ACTIVITIES:
A) In the SQL comment thread, rewrite more briefly the paragraph that begins "I am so grateful that I found your channel," keeping its main facts.
B) Give every username that heads a comment in the SQL comment thread.
C) Reproduce the stretch of the SQL comment thread from "ankitbansal" through "watching the video.".

*** SELECTED EXTRACT Section Begins ***

Please like the video to increase its reach. Thank you 🙏

ankitbansal

I am so grateful that I found your channel. there was a time i wasnt able to write even a simple query of join or groups.
but now solving a question and buliding problem solving approach to solve a statement has immensly improved.
for this question my approach was just to apply recursive cte. however, used cases of r_ctes are less so after bit of hit & trials created the perfect solution, without even watching the video.
now its just that need to check whether my sol was aam or mentos 😂
here is my sdolution anyways:
with r_cte as (
Select id, title, groups, levels, payscale, totalpost, 1 as cnt from job_positions
union all
Select id, title, groups, levels, payscale, totalpost, cnt + 1 from r_cte
where cnt < totalpost
)
Select rc.title, rc.groups, rc.levels, rc.payscale, coalesce(je.name, 'vacant') as employee_name from r_cte rc
left join job_employees je
on rc.id = je.position_id and rc.cnt = je.id
order by rc.id, CASE
WHEN je.id IS NULL THEN 1
ELSE 0
END,
je.id;

Datapassenger_prashant

Loved the use of recursive cte to expand the positions table💯

Thankyou for bringing such videos🙏

avi

Bhai aap toh SQL ghol ke pee gye hoo...kya dimaag hae bhai aapka 👌👏

shubhamgoyal

Similar as like you shown, Just taken running no's as you told.

with cte as(
select name, position_id, row_number() over(order by a.id) as rn
from job_employees as a
join job_positions as b
on a.position_id = b.id),

jp as
(select a.id, a.title, a.groups, a.payscale, a.levels, b.rn from job_positions as a
join cte as b on b.rn<=a.totalpost
)

select a.title, a.groups, a.payscale, coalesce(b.name, 'Vacant') from jp as a
left join cte as b
on b.rn = a.rn and b.position_id = a.id
order by a.id, b.rn;

manoj_mj

Good one as always!

my attempt with tables variables and local variables on SQL server:

declare @itr1 int
set @itr1 = 1;
declare @itr2 int
set @itr2 = 1;
declare @t_r table (id int, title varchar(100), groups varchar(10), levels varchar(10));
declare @id int
set @id = 1;

while @itr1 <= (select COUNT(*) from #job_positions)
begin
while @itr2 <= (select totalpost from #job_positions where id = @id)

*** SELECTED EXTRACT Section Ends ***
*** DATA EXCERPT Section Begins ***

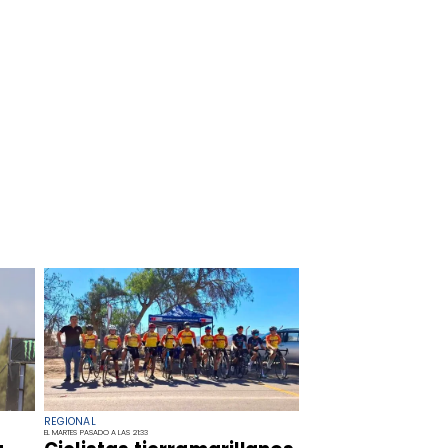
REGIONAL
EL MARTES PASADO A LAS 21:33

*** DATA EXCERPT Section Ends ***

RESPONSES FOR EACH TASK:
A) I'm grateful to have found this channel. I once couldn't write even a simple join or group query, but my problem-solving approach has since improved a lot. For this question I used a recursive CTE. Because recursive CTEs are rarely used, I reached a working solution through some trial and error, without watching the video. Now I only need to check whether my solution was aam or mentos. My solution follows.

B)
- ankitbansal
- Datapassenger_prashant
- avi
- shubhamgoyal
- manoj_mj

C)
ankitbansal

I am so grateful that I found your channel. there was a time i wasnt able to write even a simple query of join or groups.
but now solving a question and buliding problem solving approach to solve a statement has immensly improved.
for this question my approach was just to apply recursive cte. however, used cases of r_ctes are less so after bit of hit & trials created the perfect solution, without even watching the video.